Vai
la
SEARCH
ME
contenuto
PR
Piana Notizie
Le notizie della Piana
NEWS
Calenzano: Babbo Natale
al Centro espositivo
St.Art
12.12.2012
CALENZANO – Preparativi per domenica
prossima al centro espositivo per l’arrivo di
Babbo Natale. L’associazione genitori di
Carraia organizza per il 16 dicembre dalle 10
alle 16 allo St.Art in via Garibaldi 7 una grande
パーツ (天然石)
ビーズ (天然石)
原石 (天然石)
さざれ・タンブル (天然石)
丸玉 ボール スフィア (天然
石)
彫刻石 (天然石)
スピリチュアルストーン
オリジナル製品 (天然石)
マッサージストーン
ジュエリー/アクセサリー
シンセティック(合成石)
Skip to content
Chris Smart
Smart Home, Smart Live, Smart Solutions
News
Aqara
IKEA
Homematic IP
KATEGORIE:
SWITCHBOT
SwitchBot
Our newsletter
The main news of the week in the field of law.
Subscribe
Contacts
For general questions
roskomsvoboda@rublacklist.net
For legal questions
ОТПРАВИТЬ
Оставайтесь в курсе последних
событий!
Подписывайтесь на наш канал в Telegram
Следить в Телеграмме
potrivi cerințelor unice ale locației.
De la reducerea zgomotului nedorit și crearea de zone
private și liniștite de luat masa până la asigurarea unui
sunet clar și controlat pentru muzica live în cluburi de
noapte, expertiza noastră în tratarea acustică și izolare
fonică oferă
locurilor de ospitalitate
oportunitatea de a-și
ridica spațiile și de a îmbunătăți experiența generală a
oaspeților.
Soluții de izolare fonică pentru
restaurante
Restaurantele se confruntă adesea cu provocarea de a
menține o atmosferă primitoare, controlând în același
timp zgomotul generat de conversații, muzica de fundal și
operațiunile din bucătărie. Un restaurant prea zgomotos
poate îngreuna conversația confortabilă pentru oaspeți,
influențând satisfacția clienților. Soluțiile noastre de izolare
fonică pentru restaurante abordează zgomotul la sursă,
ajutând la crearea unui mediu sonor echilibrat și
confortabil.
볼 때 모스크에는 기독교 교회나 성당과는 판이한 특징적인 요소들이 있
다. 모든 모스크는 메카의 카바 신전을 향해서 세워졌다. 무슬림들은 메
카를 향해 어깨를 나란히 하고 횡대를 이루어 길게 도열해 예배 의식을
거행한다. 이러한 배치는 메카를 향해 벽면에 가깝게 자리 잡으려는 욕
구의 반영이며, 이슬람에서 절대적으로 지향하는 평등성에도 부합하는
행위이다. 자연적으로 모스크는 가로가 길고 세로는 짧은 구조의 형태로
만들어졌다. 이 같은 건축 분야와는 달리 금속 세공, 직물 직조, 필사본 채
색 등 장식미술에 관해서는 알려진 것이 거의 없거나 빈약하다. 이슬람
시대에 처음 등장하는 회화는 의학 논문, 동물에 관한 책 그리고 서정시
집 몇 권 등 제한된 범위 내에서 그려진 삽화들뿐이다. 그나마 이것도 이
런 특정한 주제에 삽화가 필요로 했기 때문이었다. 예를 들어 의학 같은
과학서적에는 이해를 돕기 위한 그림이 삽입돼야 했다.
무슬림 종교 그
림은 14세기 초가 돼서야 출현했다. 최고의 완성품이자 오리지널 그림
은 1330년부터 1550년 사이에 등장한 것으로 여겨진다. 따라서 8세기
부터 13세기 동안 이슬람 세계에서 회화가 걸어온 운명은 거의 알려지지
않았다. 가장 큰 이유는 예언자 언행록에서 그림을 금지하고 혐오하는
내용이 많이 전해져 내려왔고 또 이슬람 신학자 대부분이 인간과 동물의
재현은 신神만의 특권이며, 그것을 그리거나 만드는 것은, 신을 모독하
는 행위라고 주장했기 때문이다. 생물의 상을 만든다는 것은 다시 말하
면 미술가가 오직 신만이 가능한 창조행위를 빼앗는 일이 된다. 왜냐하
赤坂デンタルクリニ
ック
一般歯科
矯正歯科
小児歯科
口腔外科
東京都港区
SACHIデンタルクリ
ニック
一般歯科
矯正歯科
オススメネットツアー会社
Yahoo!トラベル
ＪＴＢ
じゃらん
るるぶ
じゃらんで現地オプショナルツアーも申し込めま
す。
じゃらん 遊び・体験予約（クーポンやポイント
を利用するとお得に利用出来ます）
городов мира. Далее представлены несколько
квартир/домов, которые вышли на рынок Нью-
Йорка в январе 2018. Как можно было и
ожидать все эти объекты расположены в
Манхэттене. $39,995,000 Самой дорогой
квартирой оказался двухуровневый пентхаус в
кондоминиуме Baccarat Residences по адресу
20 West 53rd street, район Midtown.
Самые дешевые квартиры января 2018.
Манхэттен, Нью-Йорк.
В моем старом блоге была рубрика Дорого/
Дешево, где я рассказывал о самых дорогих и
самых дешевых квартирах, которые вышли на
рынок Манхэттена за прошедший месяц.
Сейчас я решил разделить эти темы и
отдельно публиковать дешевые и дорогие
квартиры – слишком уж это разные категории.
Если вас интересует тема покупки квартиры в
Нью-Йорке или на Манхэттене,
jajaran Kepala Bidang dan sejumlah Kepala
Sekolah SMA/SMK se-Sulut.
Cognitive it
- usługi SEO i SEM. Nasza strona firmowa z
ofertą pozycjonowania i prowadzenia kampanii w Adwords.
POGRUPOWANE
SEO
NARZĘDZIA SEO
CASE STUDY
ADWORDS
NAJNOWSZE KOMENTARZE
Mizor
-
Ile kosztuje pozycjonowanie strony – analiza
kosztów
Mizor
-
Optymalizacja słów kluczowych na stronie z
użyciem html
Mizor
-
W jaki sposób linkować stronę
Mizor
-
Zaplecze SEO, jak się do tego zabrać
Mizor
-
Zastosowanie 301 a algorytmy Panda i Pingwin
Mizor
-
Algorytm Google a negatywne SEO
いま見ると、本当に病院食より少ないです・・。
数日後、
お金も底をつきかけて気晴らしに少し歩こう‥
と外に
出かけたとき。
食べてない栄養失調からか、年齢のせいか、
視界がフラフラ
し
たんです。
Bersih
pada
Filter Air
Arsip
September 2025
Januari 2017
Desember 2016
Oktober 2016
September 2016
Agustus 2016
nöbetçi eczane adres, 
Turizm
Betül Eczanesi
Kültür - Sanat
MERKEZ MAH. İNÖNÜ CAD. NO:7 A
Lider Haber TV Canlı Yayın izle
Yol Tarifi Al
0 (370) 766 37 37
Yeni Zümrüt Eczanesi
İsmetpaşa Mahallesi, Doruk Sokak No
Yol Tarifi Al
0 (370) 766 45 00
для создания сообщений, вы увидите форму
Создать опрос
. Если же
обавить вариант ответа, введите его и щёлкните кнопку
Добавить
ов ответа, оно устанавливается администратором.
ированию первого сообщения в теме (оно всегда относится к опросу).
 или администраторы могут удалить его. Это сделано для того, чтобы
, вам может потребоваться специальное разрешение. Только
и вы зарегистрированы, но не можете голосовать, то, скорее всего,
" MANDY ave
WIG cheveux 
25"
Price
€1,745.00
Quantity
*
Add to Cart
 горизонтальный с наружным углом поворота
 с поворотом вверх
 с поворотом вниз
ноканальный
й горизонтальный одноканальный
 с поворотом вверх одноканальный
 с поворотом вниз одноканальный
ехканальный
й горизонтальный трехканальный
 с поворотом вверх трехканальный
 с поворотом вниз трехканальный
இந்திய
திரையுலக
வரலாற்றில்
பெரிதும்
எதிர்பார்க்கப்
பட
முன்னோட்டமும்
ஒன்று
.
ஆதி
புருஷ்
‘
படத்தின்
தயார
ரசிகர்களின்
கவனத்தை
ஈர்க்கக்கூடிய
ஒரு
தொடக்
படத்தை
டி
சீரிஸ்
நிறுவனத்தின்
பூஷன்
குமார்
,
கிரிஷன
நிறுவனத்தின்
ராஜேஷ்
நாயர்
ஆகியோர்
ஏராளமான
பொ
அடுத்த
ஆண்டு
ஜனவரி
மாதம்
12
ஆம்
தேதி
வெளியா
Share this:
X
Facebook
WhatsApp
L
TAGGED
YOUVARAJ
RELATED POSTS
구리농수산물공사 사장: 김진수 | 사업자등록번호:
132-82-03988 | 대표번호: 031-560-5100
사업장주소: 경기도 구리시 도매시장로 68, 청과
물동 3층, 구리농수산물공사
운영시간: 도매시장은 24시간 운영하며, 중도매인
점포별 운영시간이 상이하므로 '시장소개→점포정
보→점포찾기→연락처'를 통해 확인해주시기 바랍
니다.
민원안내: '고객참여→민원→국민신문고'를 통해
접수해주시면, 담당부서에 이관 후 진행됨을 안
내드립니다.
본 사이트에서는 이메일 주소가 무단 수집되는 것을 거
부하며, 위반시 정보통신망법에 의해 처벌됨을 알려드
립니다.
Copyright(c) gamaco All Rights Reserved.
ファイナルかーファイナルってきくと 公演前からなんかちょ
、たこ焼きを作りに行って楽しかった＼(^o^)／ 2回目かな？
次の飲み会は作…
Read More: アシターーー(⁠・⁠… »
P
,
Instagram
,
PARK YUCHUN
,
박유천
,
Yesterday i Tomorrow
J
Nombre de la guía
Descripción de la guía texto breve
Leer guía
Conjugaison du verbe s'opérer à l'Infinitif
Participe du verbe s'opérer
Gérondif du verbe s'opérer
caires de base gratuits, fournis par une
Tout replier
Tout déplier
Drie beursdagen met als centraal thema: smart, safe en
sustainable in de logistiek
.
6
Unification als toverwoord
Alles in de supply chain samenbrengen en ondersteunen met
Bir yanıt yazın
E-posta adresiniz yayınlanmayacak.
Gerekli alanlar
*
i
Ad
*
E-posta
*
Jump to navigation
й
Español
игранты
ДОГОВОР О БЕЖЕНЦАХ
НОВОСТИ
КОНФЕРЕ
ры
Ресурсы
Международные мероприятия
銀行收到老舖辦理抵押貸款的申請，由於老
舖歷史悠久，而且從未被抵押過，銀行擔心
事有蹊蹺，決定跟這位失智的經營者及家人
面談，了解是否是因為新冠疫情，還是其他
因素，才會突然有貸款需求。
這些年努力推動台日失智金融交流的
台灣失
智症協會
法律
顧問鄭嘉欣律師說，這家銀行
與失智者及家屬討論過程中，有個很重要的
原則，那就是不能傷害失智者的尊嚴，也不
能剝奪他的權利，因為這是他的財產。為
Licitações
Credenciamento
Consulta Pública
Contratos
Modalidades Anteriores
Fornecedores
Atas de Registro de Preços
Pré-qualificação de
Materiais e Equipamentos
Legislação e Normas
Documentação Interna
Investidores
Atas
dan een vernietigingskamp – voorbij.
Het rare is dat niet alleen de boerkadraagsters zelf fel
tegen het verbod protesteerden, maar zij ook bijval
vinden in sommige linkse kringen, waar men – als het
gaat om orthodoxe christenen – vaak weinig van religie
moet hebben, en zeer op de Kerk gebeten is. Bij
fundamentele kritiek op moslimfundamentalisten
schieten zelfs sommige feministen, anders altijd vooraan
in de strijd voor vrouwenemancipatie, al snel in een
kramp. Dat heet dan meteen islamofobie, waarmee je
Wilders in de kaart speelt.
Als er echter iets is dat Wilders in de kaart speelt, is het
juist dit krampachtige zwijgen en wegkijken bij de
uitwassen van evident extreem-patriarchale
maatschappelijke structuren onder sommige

> **Instructions for the task**
What are the lines above, starting at the one with "0 (370) 766 37 37" and ending at the one with "или администраторы могут"? Give them again exactly, and only them.

> **Output of the exercise**
0 (370) 766 37 37
Yeni Zümrüt Eczanesi
İsmetpaşa Mahallesi, Doruk Sokak No
Yol Tarifi Al
0 (370) 766 45 00
для создания сообщений, вы увидите форму
Создать опрос
. Если же
обавить вариант ответа, введите его и щёлкните кнопку
Добавить
ов ответа, оно устанавливается администратором.
ированию первого сообщения в теме (оно всегда относится к опросу).
 или администраторы могут удалить его. Это сделано для того, чтобы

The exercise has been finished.